- Data Cleaning Introduction
- Cleaning Data for Analysis
- Cleaning Data with Alex
- Data Structuring & Cleaning with Mike
- Loop Through pandas DataFrame
What are the steps to cleaning your data in a data analysis project? This article combines a few sources of information, so I called it “with Mike”. I have another post that is called EDA Cleaning with Pandas. In that article, I break down EDA into six parts. The six main practices of EDA are discovering, structuring, cleaning, joining, validating and presenting.
Before you clean your data you’ll do a few of things first. You want to know the purpose of your project and who the stakeholder are. This article will assume you are using Python as your programming language. You might be using Jupyter Notebook as you programming environment. If you can get hold of a data dictionary, do so. It will be very helpful.
The links in the list below all link to code examples in Python. They are usually linking to code that uses the pandas library.
- Import the data (reading files)
- Initial Exploratory Data Analysis (EDA)
- Drop any Columns we Don’t Need
- Rename Columns as necessary (reorder if necessary)
- Check the Data Types of the columns
- Check the numerical data ranges (describe) of the columns
- Uniqueness constraints (are there any duplicates?)
- Check Outliers (statistics and boxplots)
- Remove Bad Characters in Text Columns (remove begin and trail spaces, remove Non-alphanumeric)
- Explore the Dependent Variable
- Are the categorical columns consistent? (correct categories, correct spelling)
- Text length is within limits – consider empty strings and nulls
- Text data has consistent formatting (phone numbers, postal codes, etc.)
- Numeric Unit Uniformity (numbers are in same units – money, temperature etc.)
- Datetime Uniformity (mm-dd-yyyy or dd-mm-yyyy or yyyy-mm-dd)
- Crossfield Validation (check calculations in calculated columns) and/or create calculated columns
- Missing Data
From a Columns Perspective
Let’s reorganize the above list in a different way. Looking at data cleaning from a dataset (rows and columns) perspective may be a more systematic approach that you might appreciate. Consider a single dataset, or “table” or Excel worksheet. Most of the above items are working with columns, but a few are working with rows.

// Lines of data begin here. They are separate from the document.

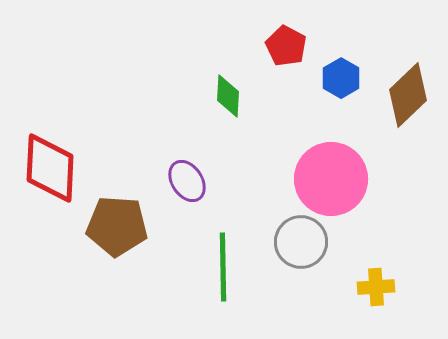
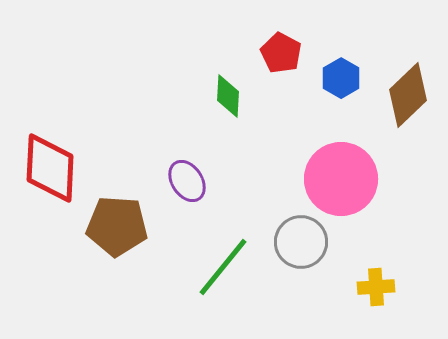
red pentagon: moved 5 px left, 7 px down
pink circle: moved 10 px right
green line: rotated 40 degrees clockwise
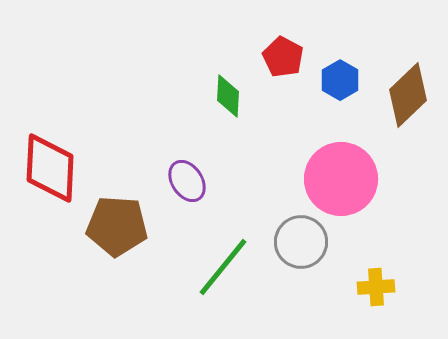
red pentagon: moved 2 px right, 4 px down
blue hexagon: moved 1 px left, 2 px down
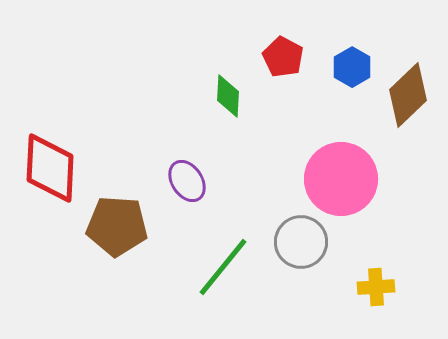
blue hexagon: moved 12 px right, 13 px up
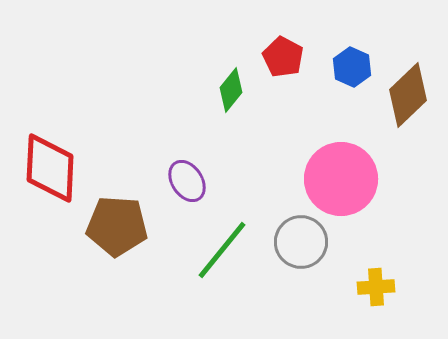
blue hexagon: rotated 6 degrees counterclockwise
green diamond: moved 3 px right, 6 px up; rotated 36 degrees clockwise
green line: moved 1 px left, 17 px up
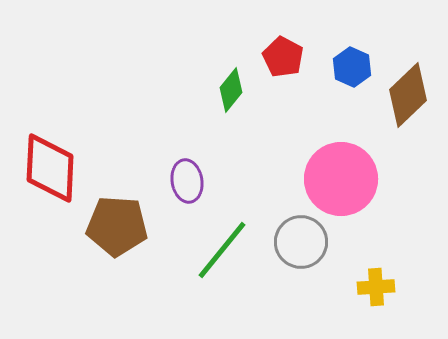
purple ellipse: rotated 24 degrees clockwise
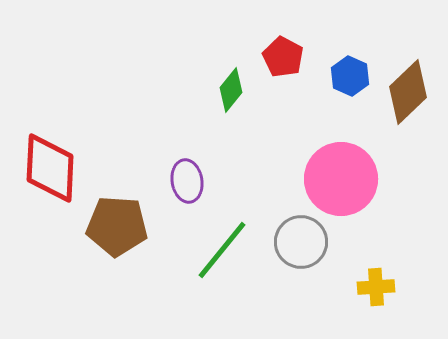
blue hexagon: moved 2 px left, 9 px down
brown diamond: moved 3 px up
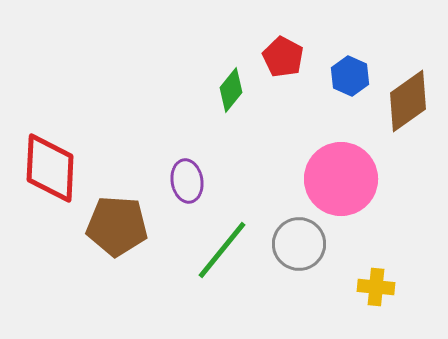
brown diamond: moved 9 px down; rotated 8 degrees clockwise
gray circle: moved 2 px left, 2 px down
yellow cross: rotated 9 degrees clockwise
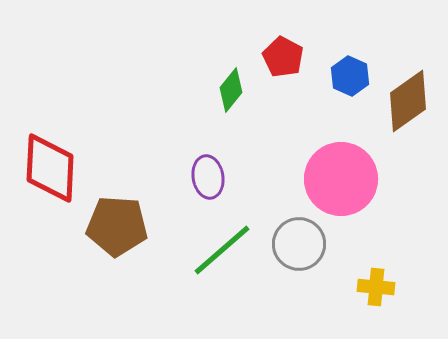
purple ellipse: moved 21 px right, 4 px up
green line: rotated 10 degrees clockwise
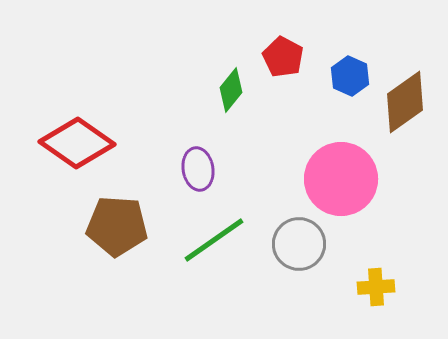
brown diamond: moved 3 px left, 1 px down
red diamond: moved 27 px right, 25 px up; rotated 58 degrees counterclockwise
purple ellipse: moved 10 px left, 8 px up
green line: moved 8 px left, 10 px up; rotated 6 degrees clockwise
yellow cross: rotated 9 degrees counterclockwise
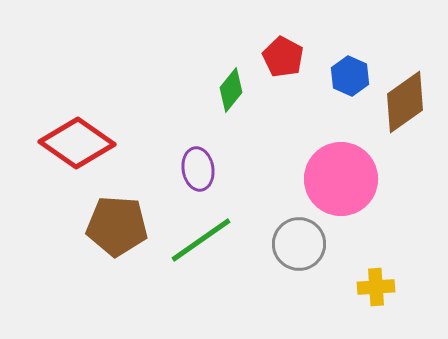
green line: moved 13 px left
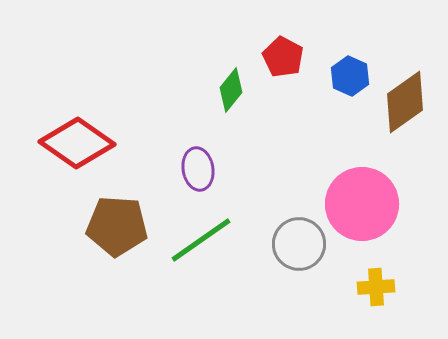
pink circle: moved 21 px right, 25 px down
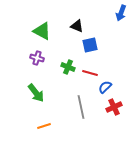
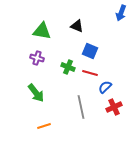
green triangle: rotated 18 degrees counterclockwise
blue square: moved 6 px down; rotated 35 degrees clockwise
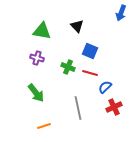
black triangle: rotated 24 degrees clockwise
gray line: moved 3 px left, 1 px down
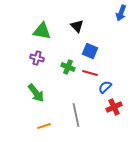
gray line: moved 2 px left, 7 px down
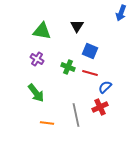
black triangle: rotated 16 degrees clockwise
purple cross: moved 1 px down; rotated 16 degrees clockwise
red cross: moved 14 px left
orange line: moved 3 px right, 3 px up; rotated 24 degrees clockwise
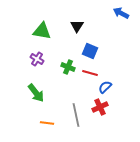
blue arrow: rotated 98 degrees clockwise
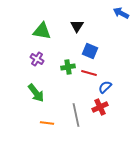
green cross: rotated 32 degrees counterclockwise
red line: moved 1 px left
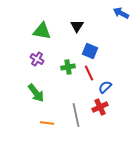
red line: rotated 49 degrees clockwise
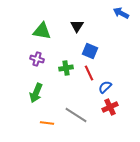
purple cross: rotated 16 degrees counterclockwise
green cross: moved 2 px left, 1 px down
green arrow: rotated 60 degrees clockwise
red cross: moved 10 px right
gray line: rotated 45 degrees counterclockwise
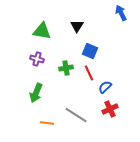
blue arrow: rotated 35 degrees clockwise
red cross: moved 2 px down
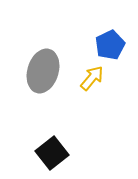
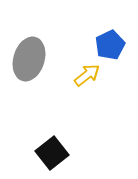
gray ellipse: moved 14 px left, 12 px up
yellow arrow: moved 5 px left, 3 px up; rotated 12 degrees clockwise
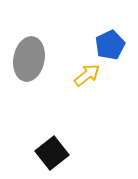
gray ellipse: rotated 6 degrees counterclockwise
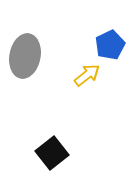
gray ellipse: moved 4 px left, 3 px up
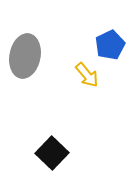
yellow arrow: rotated 88 degrees clockwise
black square: rotated 8 degrees counterclockwise
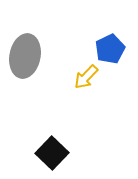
blue pentagon: moved 4 px down
yellow arrow: moved 1 px left, 2 px down; rotated 84 degrees clockwise
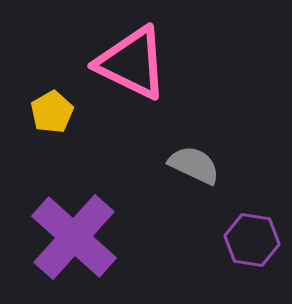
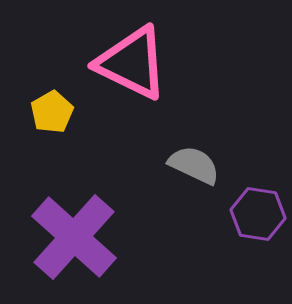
purple hexagon: moved 6 px right, 26 px up
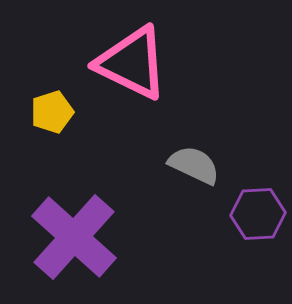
yellow pentagon: rotated 12 degrees clockwise
purple hexagon: rotated 12 degrees counterclockwise
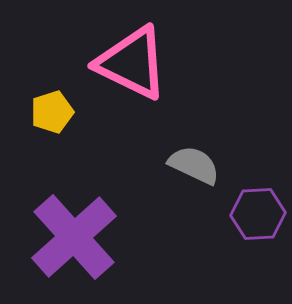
purple cross: rotated 6 degrees clockwise
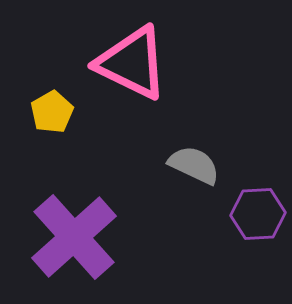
yellow pentagon: rotated 12 degrees counterclockwise
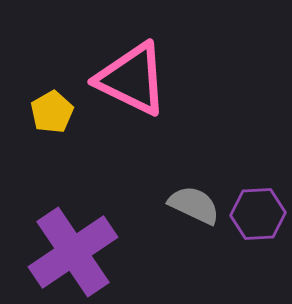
pink triangle: moved 16 px down
gray semicircle: moved 40 px down
purple cross: moved 1 px left, 15 px down; rotated 8 degrees clockwise
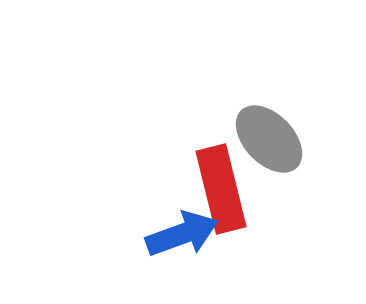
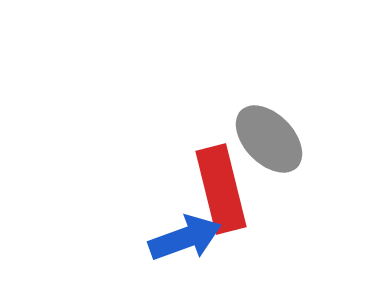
blue arrow: moved 3 px right, 4 px down
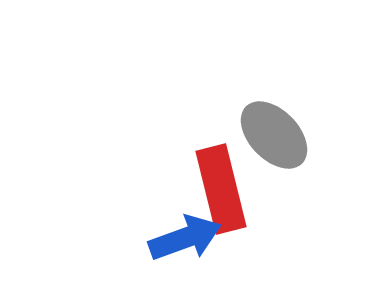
gray ellipse: moved 5 px right, 4 px up
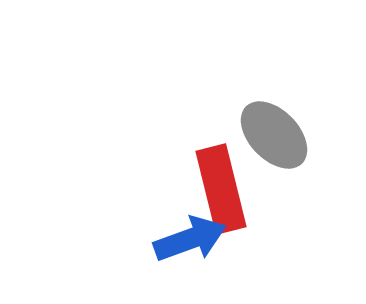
blue arrow: moved 5 px right, 1 px down
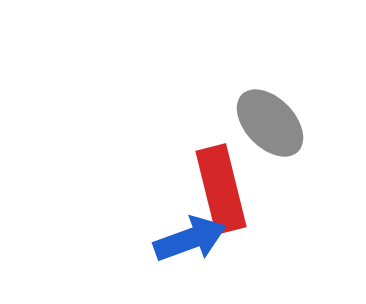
gray ellipse: moved 4 px left, 12 px up
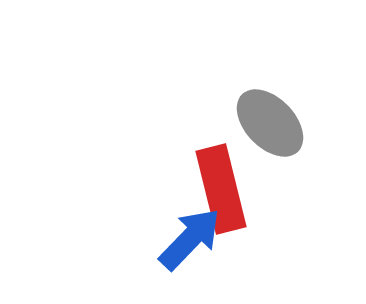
blue arrow: rotated 26 degrees counterclockwise
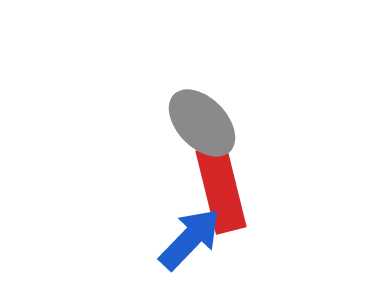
gray ellipse: moved 68 px left
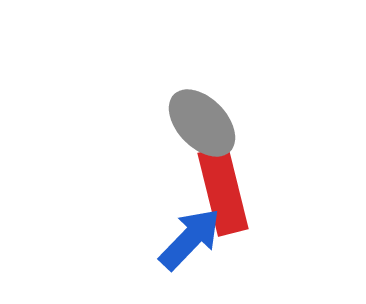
red rectangle: moved 2 px right, 2 px down
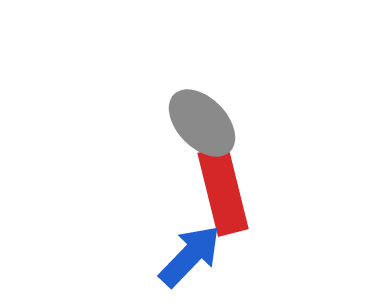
blue arrow: moved 17 px down
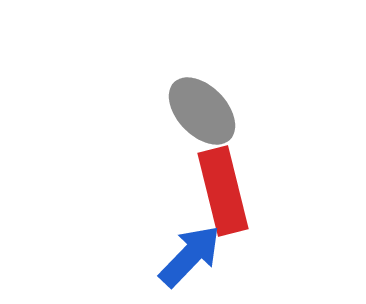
gray ellipse: moved 12 px up
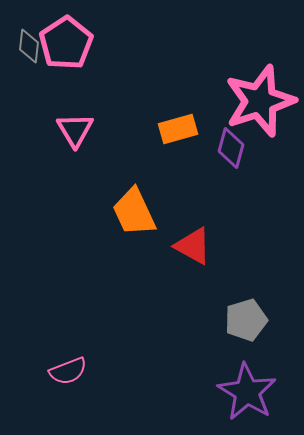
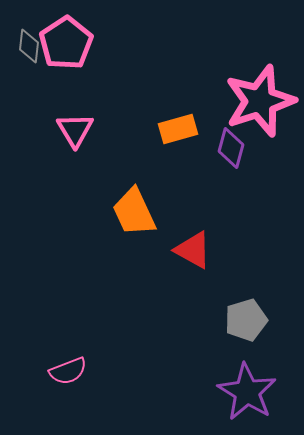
red triangle: moved 4 px down
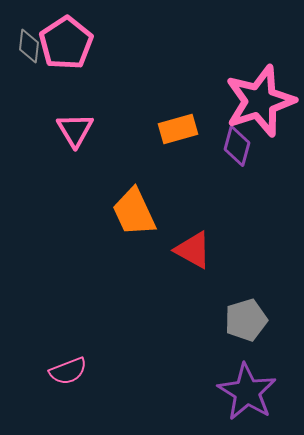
purple diamond: moved 6 px right, 2 px up
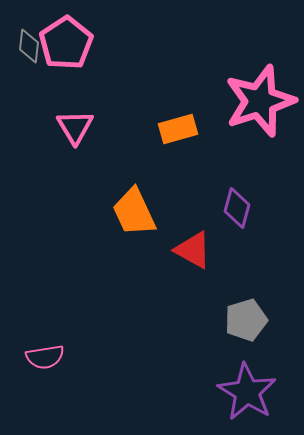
pink triangle: moved 3 px up
purple diamond: moved 62 px down
pink semicircle: moved 23 px left, 14 px up; rotated 12 degrees clockwise
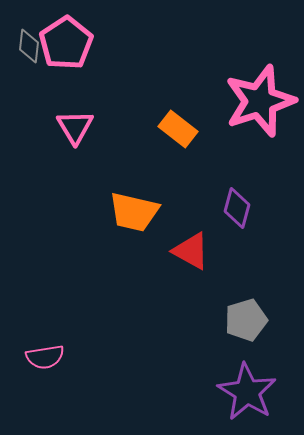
orange rectangle: rotated 54 degrees clockwise
orange trapezoid: rotated 52 degrees counterclockwise
red triangle: moved 2 px left, 1 px down
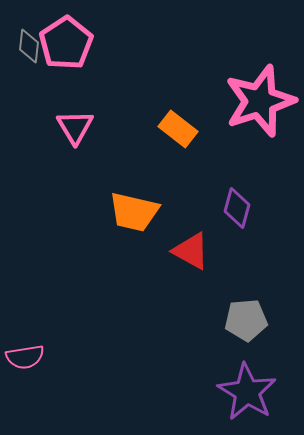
gray pentagon: rotated 12 degrees clockwise
pink semicircle: moved 20 px left
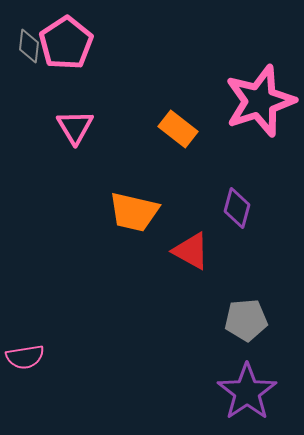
purple star: rotated 6 degrees clockwise
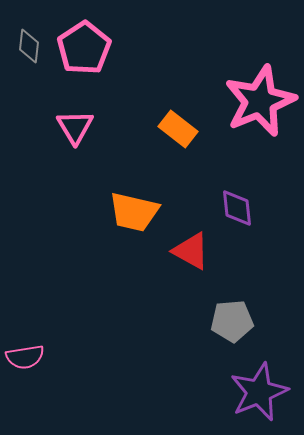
pink pentagon: moved 18 px right, 5 px down
pink star: rotated 4 degrees counterclockwise
purple diamond: rotated 21 degrees counterclockwise
gray pentagon: moved 14 px left, 1 px down
purple star: moved 12 px right; rotated 12 degrees clockwise
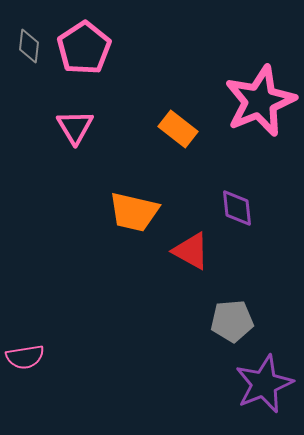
purple star: moved 5 px right, 8 px up
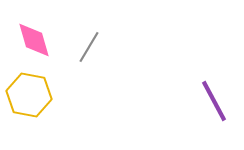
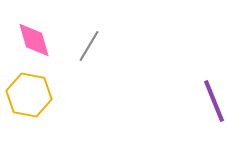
gray line: moved 1 px up
purple line: rotated 6 degrees clockwise
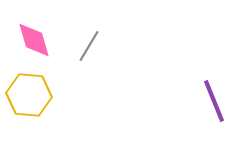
yellow hexagon: rotated 6 degrees counterclockwise
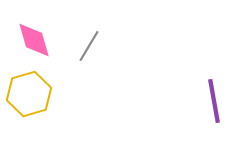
yellow hexagon: moved 1 px up; rotated 21 degrees counterclockwise
purple line: rotated 12 degrees clockwise
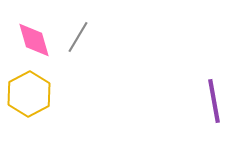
gray line: moved 11 px left, 9 px up
yellow hexagon: rotated 12 degrees counterclockwise
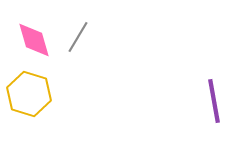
yellow hexagon: rotated 15 degrees counterclockwise
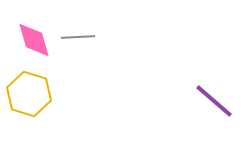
gray line: rotated 56 degrees clockwise
purple line: rotated 39 degrees counterclockwise
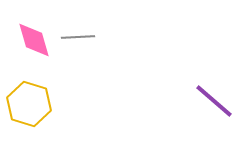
yellow hexagon: moved 10 px down
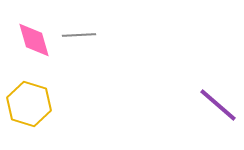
gray line: moved 1 px right, 2 px up
purple line: moved 4 px right, 4 px down
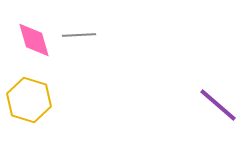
yellow hexagon: moved 4 px up
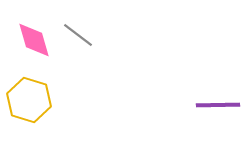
gray line: moved 1 px left; rotated 40 degrees clockwise
purple line: rotated 42 degrees counterclockwise
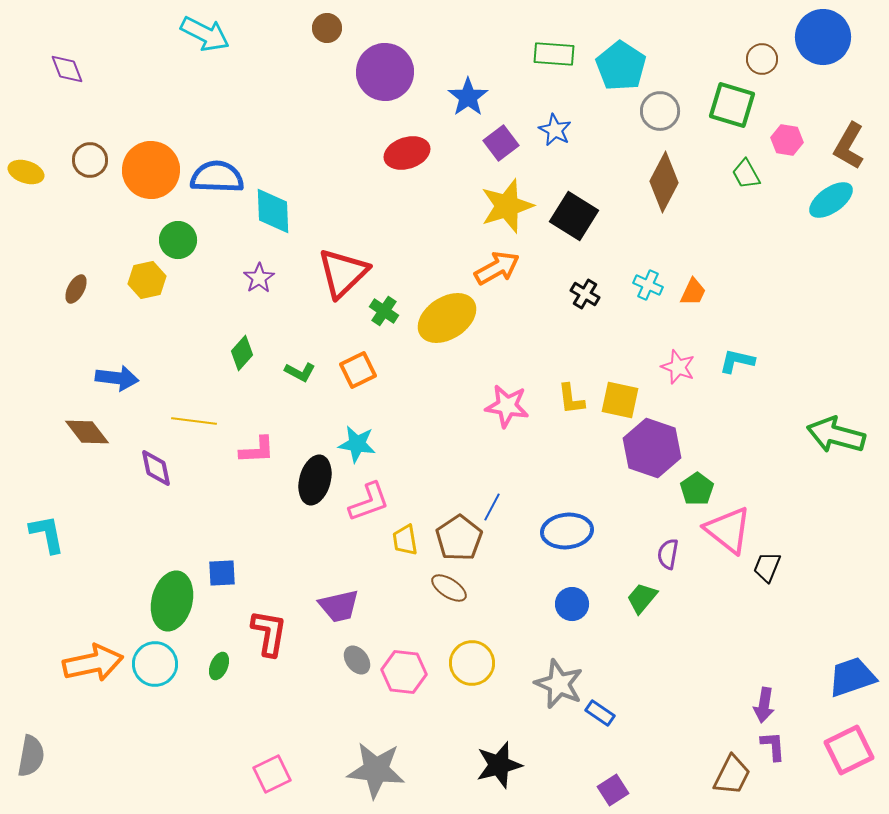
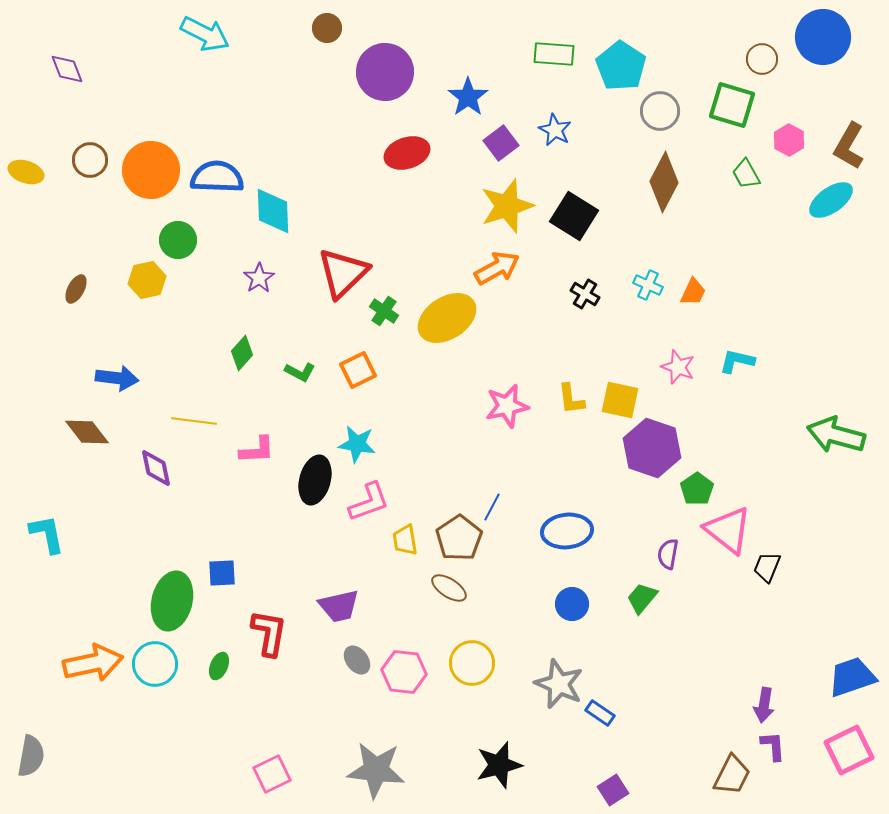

- Drop any Columns we don’t need
- Rename Columns as necessary
- Reorder the columns as needed
- Check the Data Types of the columns
- Check the numerical data ranges (describe) of the columns
- Check Outliers (statistics and boxplots)
- Remove Bad Characters in Text Columns (remove begin and trail spaces, remove Non-alphanumeric)
- Are the categorical columns consistent? (correct categories, correct spelling)
- Text length is within limits – consider empty strings and nulls
- Text data has consistent formatting (phone numbers, postal codes, etc.)
- Numeric Unit Uniformity (numbers are in same units – money, temperature etc.)
- Datetime Uniformity (mm-dd-yyyy or dd-mm-yyyy or yyyy-mm-dd)
- Crossfield Validation (check calculations in calculated columns) and/or create calculated columns
- Missing Data
Remove unnecessary columns from the dataset. Locate errors in spelling of words and categories and potentially use string manipulation to fix those errors. Locate outliers.
From a Rows Perspective
Rows. Find missing data in one or more columns of one or more rows. Check for duplicate rows.
- Uniqueness constraints (are there any duplicate rows?)
- Are there any missing rows? Do we have all the data?
Data Wrangling. What does this mean? Sorting and re-ordering.
From a Multiple-Dataset (multiple table) Perspective
Here we’ll look at multiple ‘tables’ or ‘datasets’ or ‘worksheets’. We can split or combine. There are two general ways to combine two datasets. We can join them based on a key in a row. Those familiar with SQL will recognize this as joining. We can concatenate (stack) datasets on on top of the other as long as the columns are the same data types. SQL users will recognize this as UNION and UNION ALL. One use case of concatenating is when we have transactional data stored in files where each month is in its own file and we need to combine those.